- _目標 1_: ムソルグスキーの略歴から、「1839年3月21日~1881年3月28日」から「58年には軍職を退き『スケルツォ 変ロ長調』などを作曲しました。」までを、両端も含めて一字も変えずに書き写すこと。

ーロマン派時代ー
ムソルグスキー(モデスト・ペトロヴィチ・ムソルグスキー)
1839年3月21日~1881年3月28日
国籍:ロシア
貴族の地主の子としてカレヴォに生まれた彼は、最初母親からピアノを習い
9歳の時には家庭音楽会で人前での演奏をしました。
ペトロパヴロフスク軍学校少年クラスを経て1852年近衛士官学校に入学し
ゲルケからさらなる音楽教育を受けます。
56年に卒業するとプレオブラジェンスキー守衛隊に将校として勤務しました。
しかし、この時期にボロディン、バラキレフ、キュイらと知りあったのを機に音楽に専念。
58年には軍職を退き『スケルツォ 変ロ長調』などを作曲しました。
そして61年にはリムスキー=コルサコフ、62年には本格的にボロディンも加わった
「力強い仲間」いわゆる「五人組」の活動が開始されます。
しかしその後、農奴解放令の発令で財産を失った彼らの一家は生活の問題が生じます。

(コレクションの記録)
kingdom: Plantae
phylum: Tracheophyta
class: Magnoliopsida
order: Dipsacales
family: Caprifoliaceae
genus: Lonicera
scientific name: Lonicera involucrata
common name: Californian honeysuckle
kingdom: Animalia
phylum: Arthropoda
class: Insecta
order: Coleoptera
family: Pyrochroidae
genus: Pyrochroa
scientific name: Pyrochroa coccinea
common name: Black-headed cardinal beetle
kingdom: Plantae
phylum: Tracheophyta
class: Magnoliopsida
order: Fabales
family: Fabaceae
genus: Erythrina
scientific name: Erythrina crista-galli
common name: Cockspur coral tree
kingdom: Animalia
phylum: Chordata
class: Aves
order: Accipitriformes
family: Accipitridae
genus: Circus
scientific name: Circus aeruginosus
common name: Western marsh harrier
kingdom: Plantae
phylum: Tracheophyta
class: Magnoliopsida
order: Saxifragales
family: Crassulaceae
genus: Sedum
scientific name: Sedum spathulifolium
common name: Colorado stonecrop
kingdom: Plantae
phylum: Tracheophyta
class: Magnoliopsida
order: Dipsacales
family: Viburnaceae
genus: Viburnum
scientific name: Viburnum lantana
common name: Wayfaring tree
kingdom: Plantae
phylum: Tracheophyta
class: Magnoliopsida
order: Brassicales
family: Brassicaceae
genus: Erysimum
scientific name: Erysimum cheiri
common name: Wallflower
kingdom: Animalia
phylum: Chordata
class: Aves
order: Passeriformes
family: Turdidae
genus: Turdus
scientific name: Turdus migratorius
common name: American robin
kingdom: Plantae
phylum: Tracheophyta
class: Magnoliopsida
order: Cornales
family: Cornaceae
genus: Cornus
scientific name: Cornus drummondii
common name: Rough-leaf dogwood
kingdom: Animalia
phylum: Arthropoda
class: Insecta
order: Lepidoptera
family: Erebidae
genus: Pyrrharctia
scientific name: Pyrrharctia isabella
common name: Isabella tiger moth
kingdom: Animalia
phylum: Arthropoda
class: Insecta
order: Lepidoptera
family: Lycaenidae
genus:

- _目標 2_: 記録のうち、「scientific」という文字列を含む行をすべて抜き出してください。大文字と小文字は区別する。

- _解答例 1_:
1839年3月21日~1881年3月28日
国籍:ロシア
貴族の地主の子としてカレヴォに生まれた彼は、最初母親からピアノを習い
9歳の時には家庭音楽会で人前での演奏をしました。
ペトロパヴロフスク軍学校少年クラスを経て1852年近衛士官学校に入学し
ゲルケからさらなる音楽教育を受けます。
56年に卒業するとプレオブラジェンスキー守衛隊に将校として勤務しました。
しかし、この時期にボロディン、バラキレフ、キュイらと知りあったのを機に音楽に専念。
58年には軍職を退き『スケルツォ 変ロ長調』などを作曲しました。

- _解答例 2_:
scientific name: Lonicera involucrata
scientific name: Pyrochroa coccinea
scientific name: Erythrina crista-galli
scientific name: Circus aeruginosus
scientific name: Sedum spathulifolium
scientific name: Viburnum lantana
scientific name: Erysimum cheiri
scientific name: Turdus migratorius
scientific name: Cornus drummondii
scientific name: Pyrrharctia isabella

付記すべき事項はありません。